Cholestasis of pregnancy (obstetric cholestasis)
Slight impairment of the hepatic excretion of bilirubin can be demonstrated during normal pregnancy or after the administration of oestrogens, but in less than 1% of pregnancies bilirubin and alkaline phosphatase levels rise during the third trimester and intolerable itching and frank jaundice develop, all of which rapidly remit after delivery. The severity of obstetric cholestasis increases in successive pregnancies. There is an increased incidence of premature births, fetal distress, and intrauterine death, and so premature induction of labour may be needed. The incidence is higher in South America than Europe, and it is commoner in mothers of babies with familial intrahepatic cholestasis. This is not surprising because the syndrome is caused by mutational dysfunction of the biliary canalicular transporter proteins MRP3 and BSEP, which is exacerbated by the high levels of oestrogens and progesterone in pregnancy. Thus the contraceptive pill frequently causes a milder syndrome in the same susceptible women. Ursodeoxycholic acid is reported to ameliorate the condition and is safe, at least during late pregnancy. Phenobarbitone may help the itching, although there is a small risk of impairing neonatal respiration. Cholestyramine has also been used.
Other causes of jaundice in late pregnancy should be remembered, including acute fatty liver, extrahepatic biliary obstruction, such as from gallstones, and toxaemia.
Pregnancy, by affecting bilirubin excretion, may bring to notice the jaundice of primary biliary cirrhosis or the Dubin–Johnson/Rotor syndromes.
Abnormal liver-related blood tests, and occasionally cholestatic jaundice, often develop during bacterial/viral infections, unrelated to the administration of drugs. In animals this has been shown to be due to endotoxins and cytokines that rapidly down-regulate and translocate the canalicular transport protein MRP2, which excretes conjugated bilirubin into the canaliculus. At the same time other pump proteins are up-regulated, a complex rearrangement that may protect the hepatocyte against oxidative damage. Jaundice is especially common in patients with glucose-6-phosphatase deficiency when they develop sepsis, such as pneumonia, since the haemolysis exacerbates the jaundice. This combination of high conjugated bilirubin levels and sepsis is particularly damaging to the kidney.

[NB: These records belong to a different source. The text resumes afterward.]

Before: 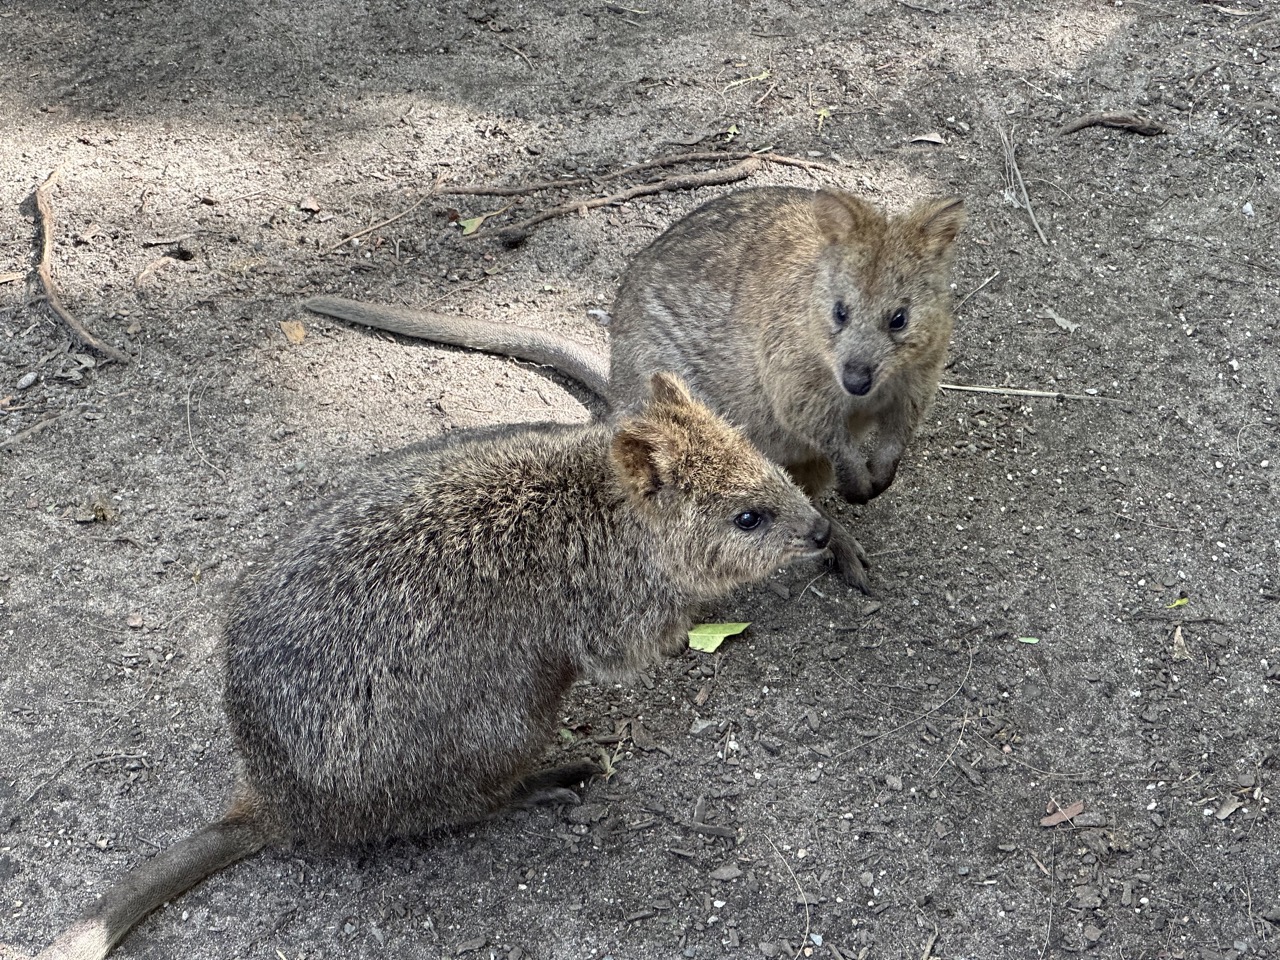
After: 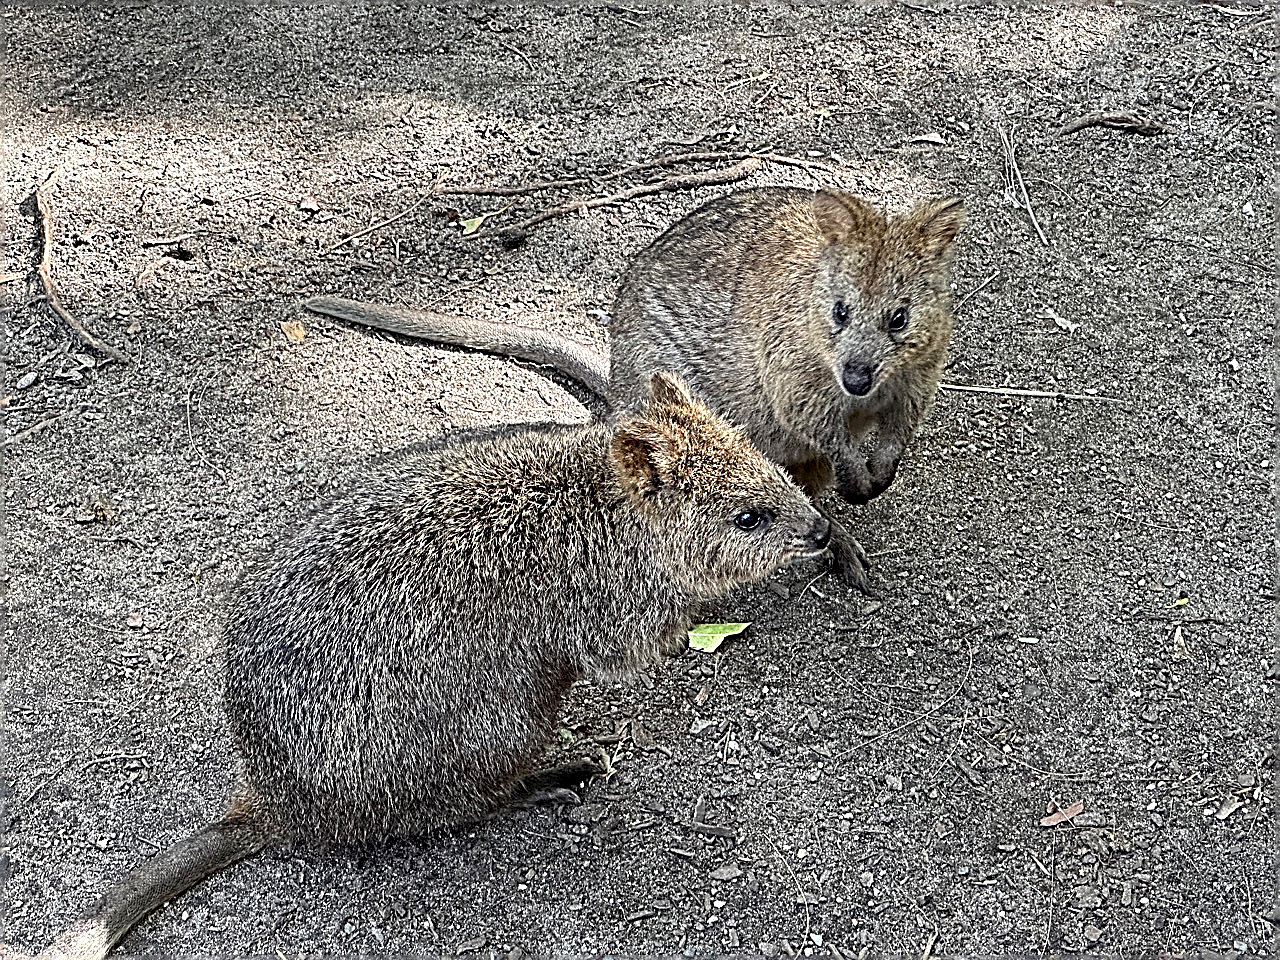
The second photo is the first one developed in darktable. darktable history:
contrast equalizer: octaves 7, y [[0.6 ×6], [0.55 ×6], [0 ×6], [0 ×6], [0 ×6]], mix 0.309
sharpen: amount 1.866
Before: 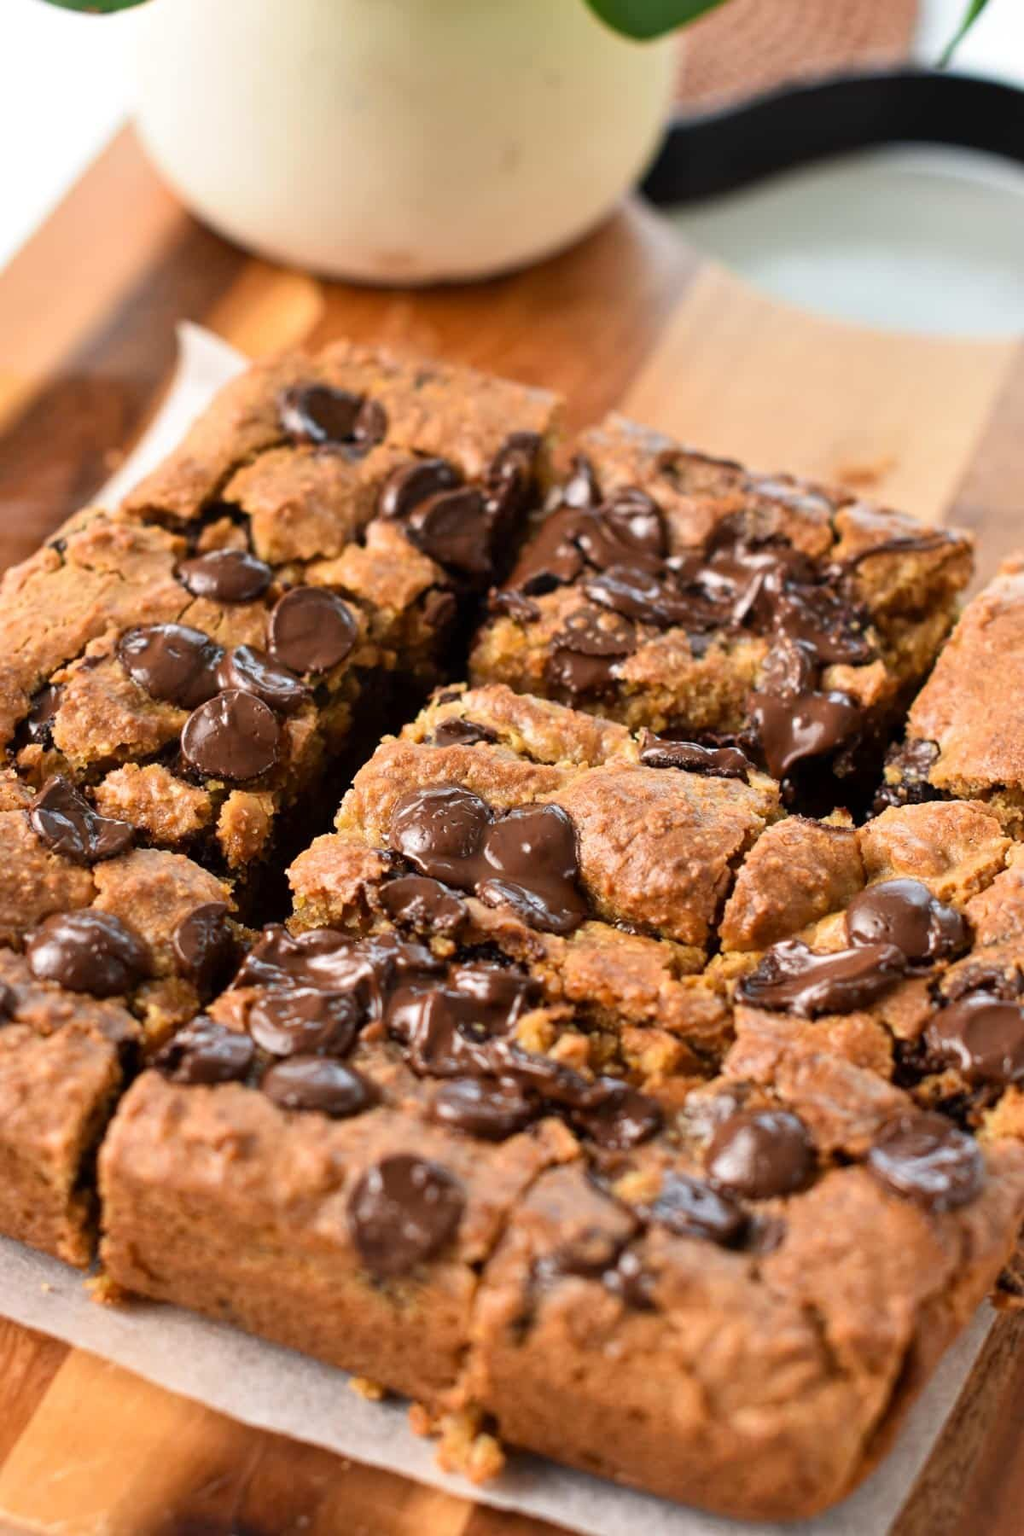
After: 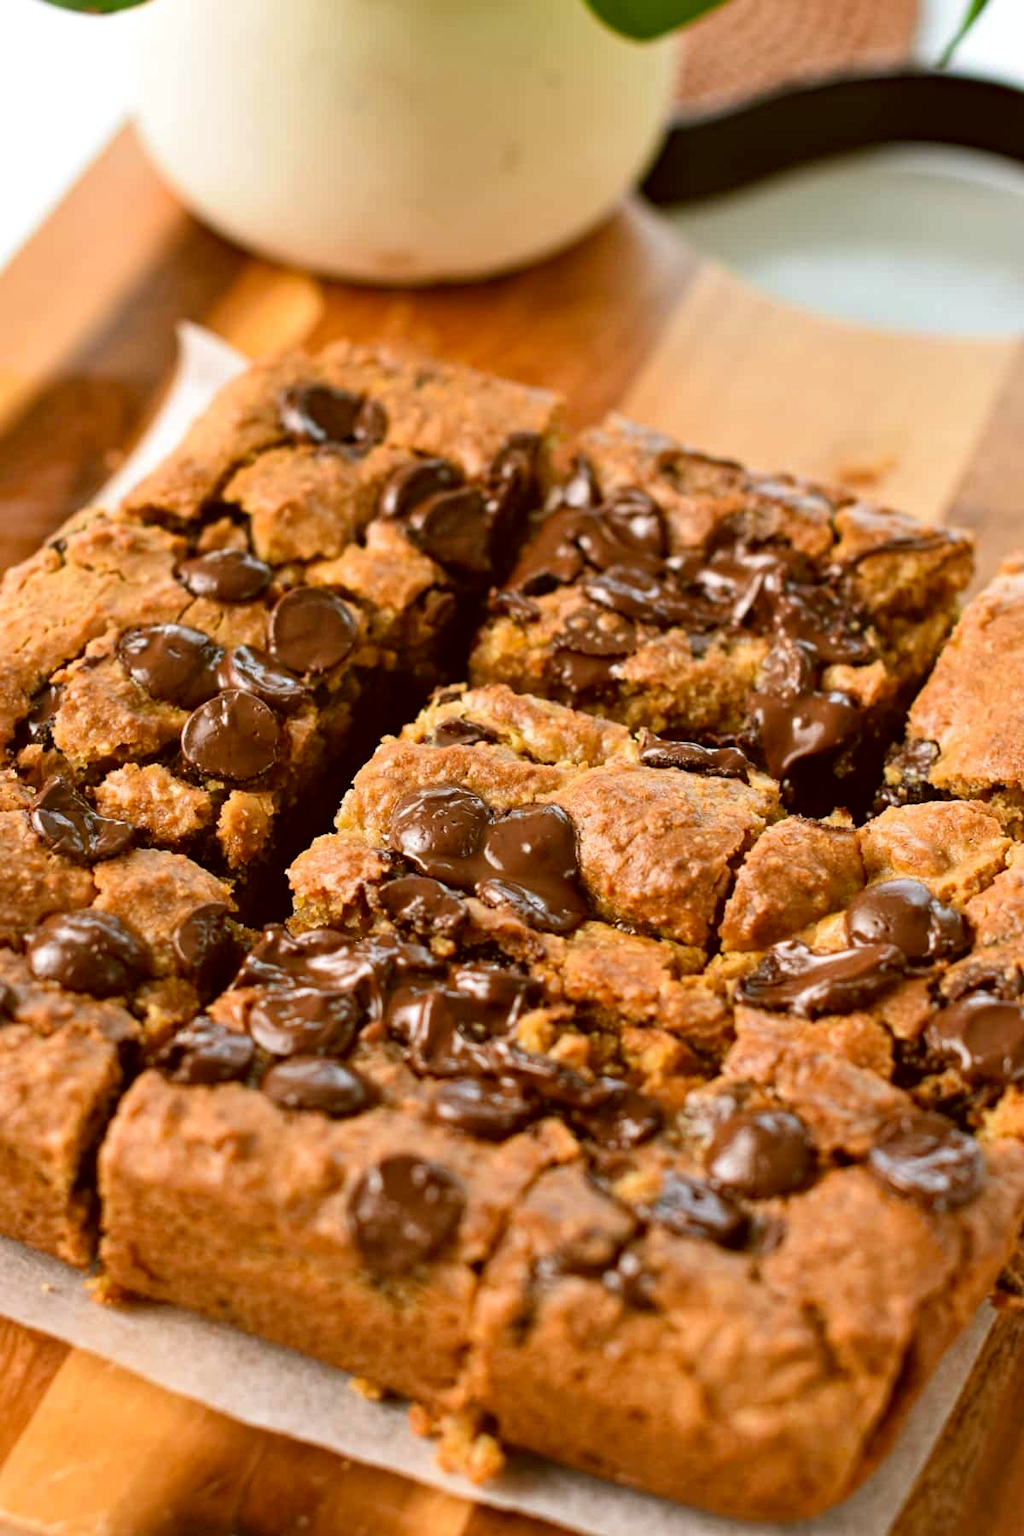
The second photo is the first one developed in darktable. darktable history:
haze removal: compatibility mode true, adaptive false
color correction: highlights a* -0.482, highlights b* 0.161, shadows a* 4.66, shadows b* 20.72
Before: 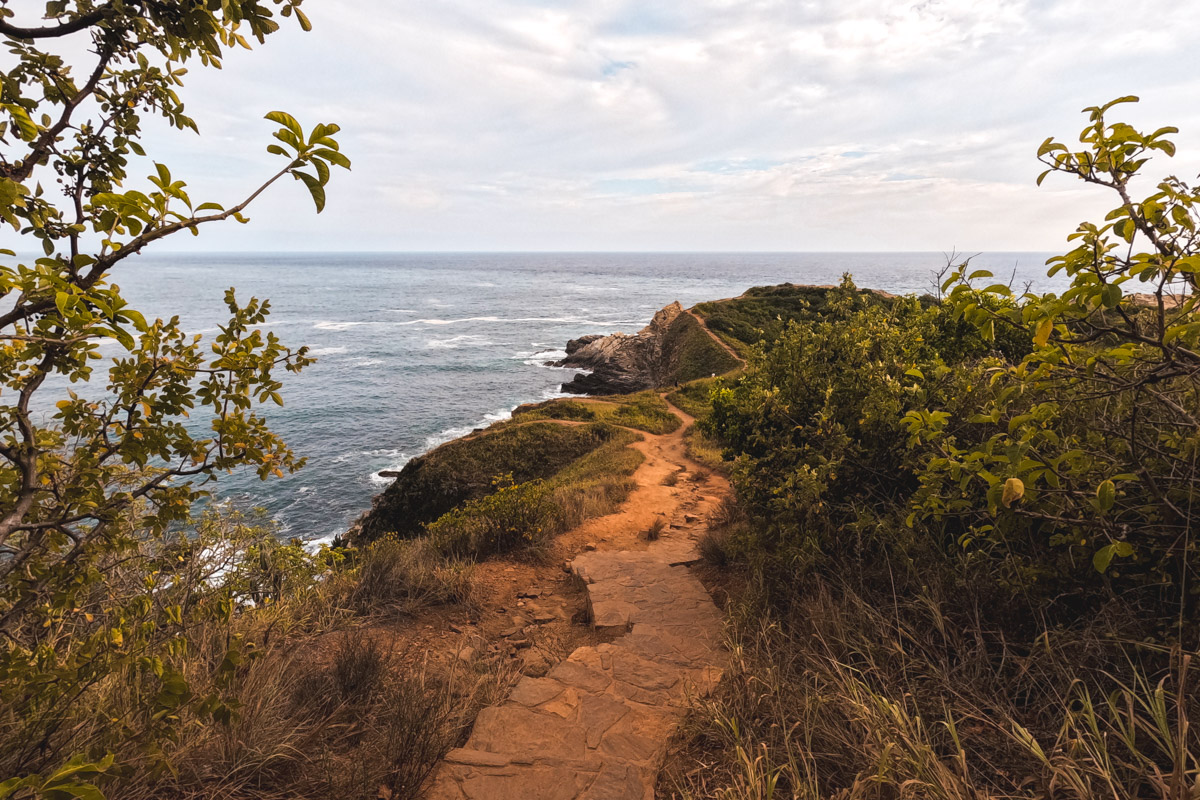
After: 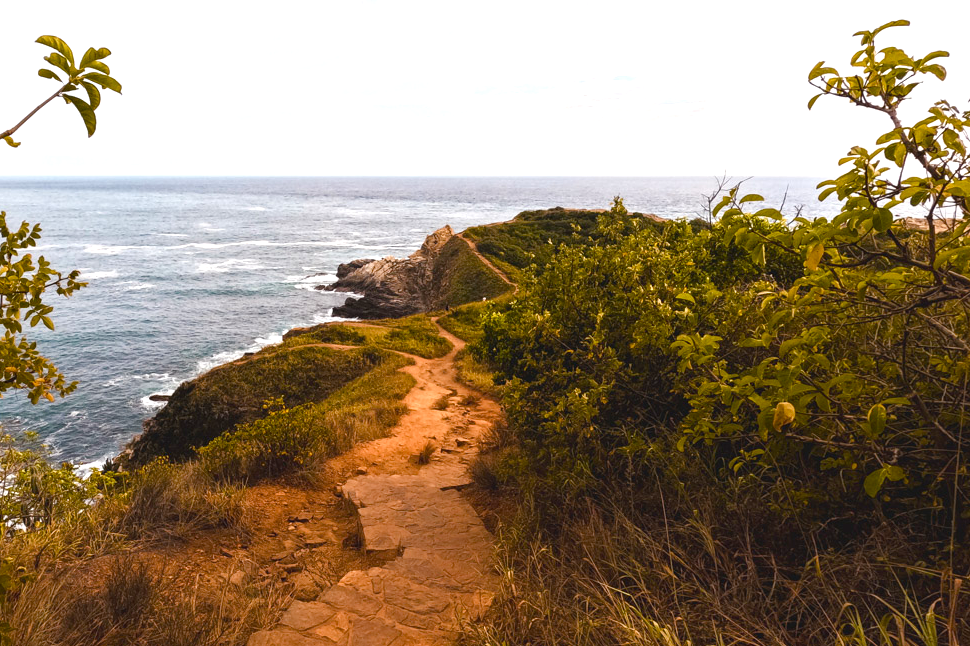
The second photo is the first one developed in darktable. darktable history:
crop: left 19.159%, top 9.58%, bottom 9.58%
color balance rgb: perceptual saturation grading › global saturation 25%, perceptual saturation grading › highlights -50%, perceptual saturation grading › shadows 30%, perceptual brilliance grading › global brilliance 12%, global vibrance 20%
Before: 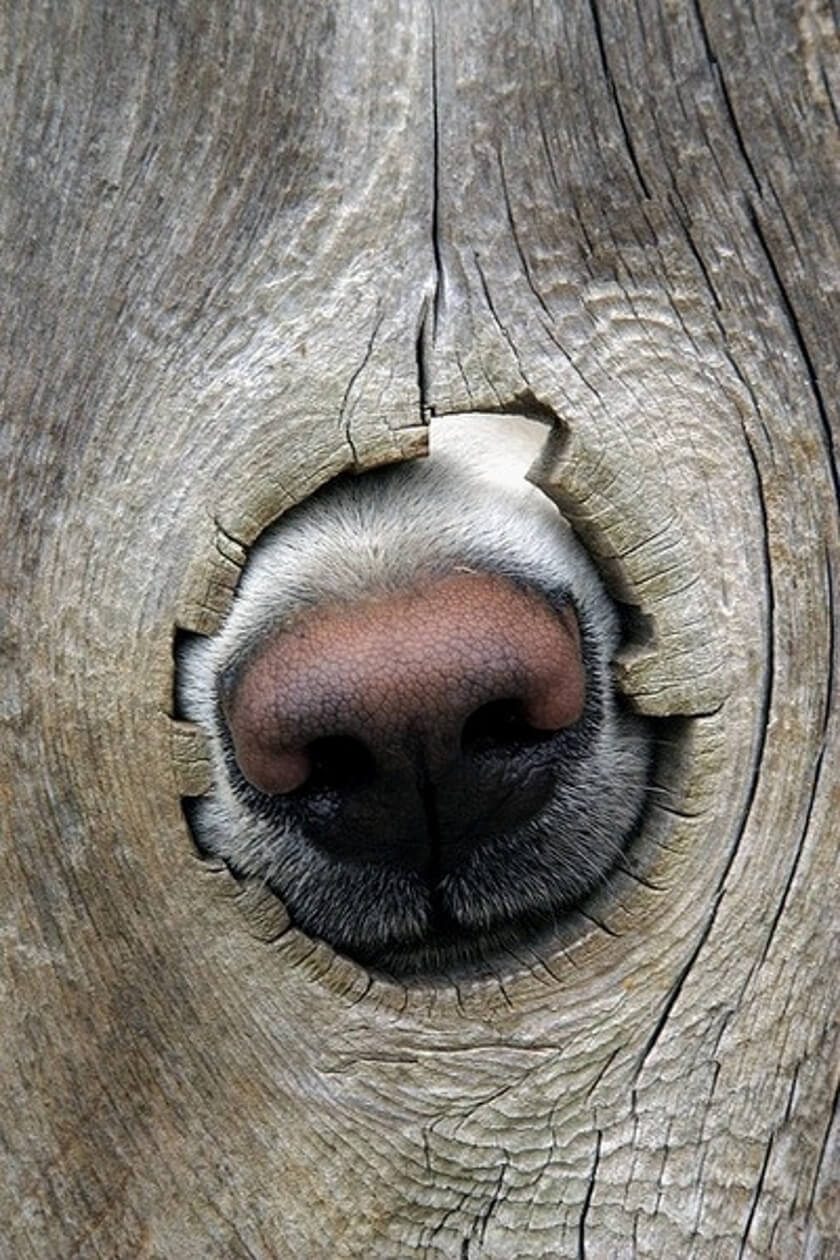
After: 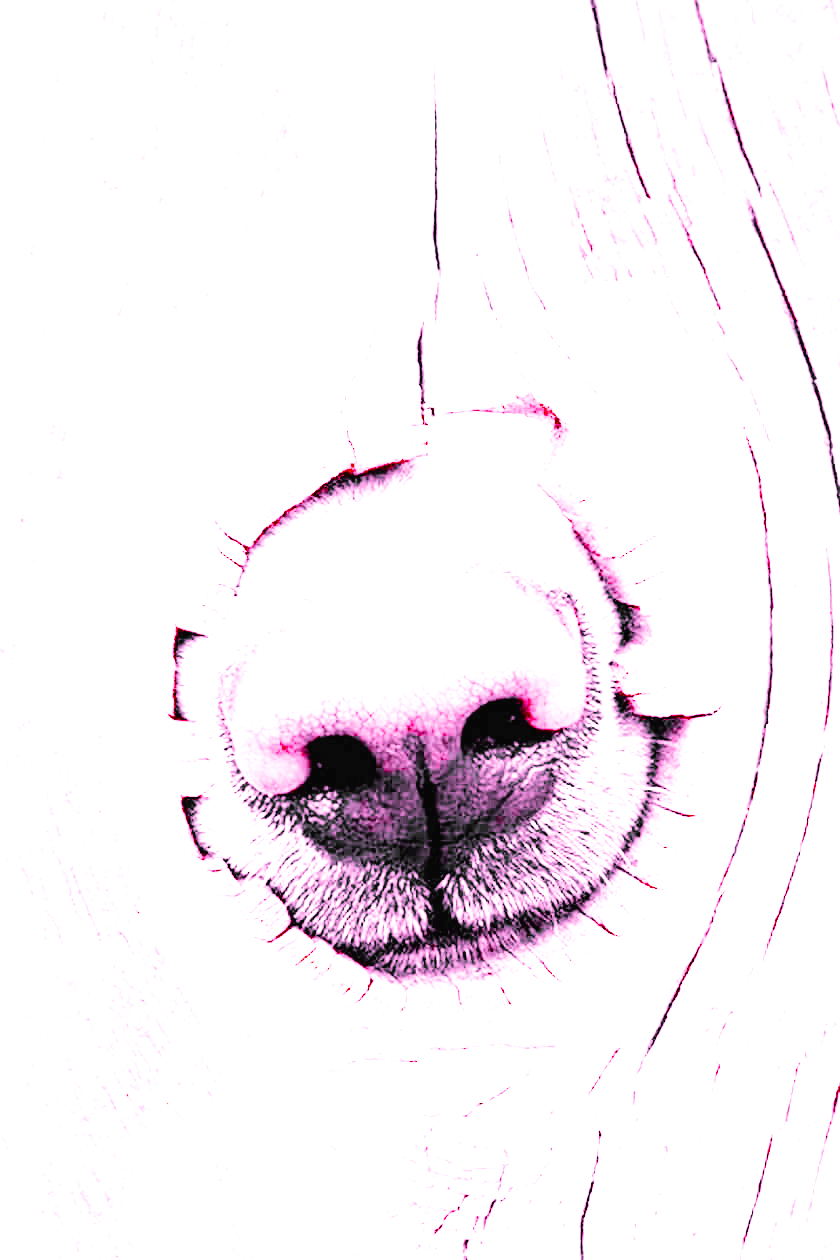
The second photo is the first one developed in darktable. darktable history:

Dubin–Johnson and Rotor syndromes
These are two rare, familial forms of nonhaemolytic, conjugated hyperbilirubinaemia without cholestasis.
The Dubin–Johnson syndrome (OMIM 237500), first described in 1954, is a chronic, relapsing jaundice, without itching or raised serum bile acids. Other liver-related blood tests are normal, but there are associated defects in the excretion of other anions, such as bromsulphthalein, radiographic dyes, and urobilinogen. Hence cholecystography fails, there is excess urobilinogen in the urine, and a delayed rise of the plasma levels of bromsulphthalein after an injection of the dye due to reflux of the conjugated anion from hepatocytes. Jaundice increases during pregnancy or when taking the contraceptive pill because oestrogens further impair bilirubin excretion. A black pigment accumulates in the liver so that at laparoscopy the liver appears strikingly black, as do needle biopsy specimens. Urinary coproporphyrin excretion is abnormal. Some at least seem to be due to abnormality of the MRP2 canalicular bilirubin transporter. The inheritance seems to differ between families, and a similar condition occurs in a mutant strain of Corriedale sheep, although then photosensitivity also occurs, and in a laboratory rat model. Other families have been described in which there are similar findings but no hepatic pigment, the so-called Rotor syndrome (OMIM 237450). No treatment of either syndrome is required apart from reassurance, and support when seeking life insurance.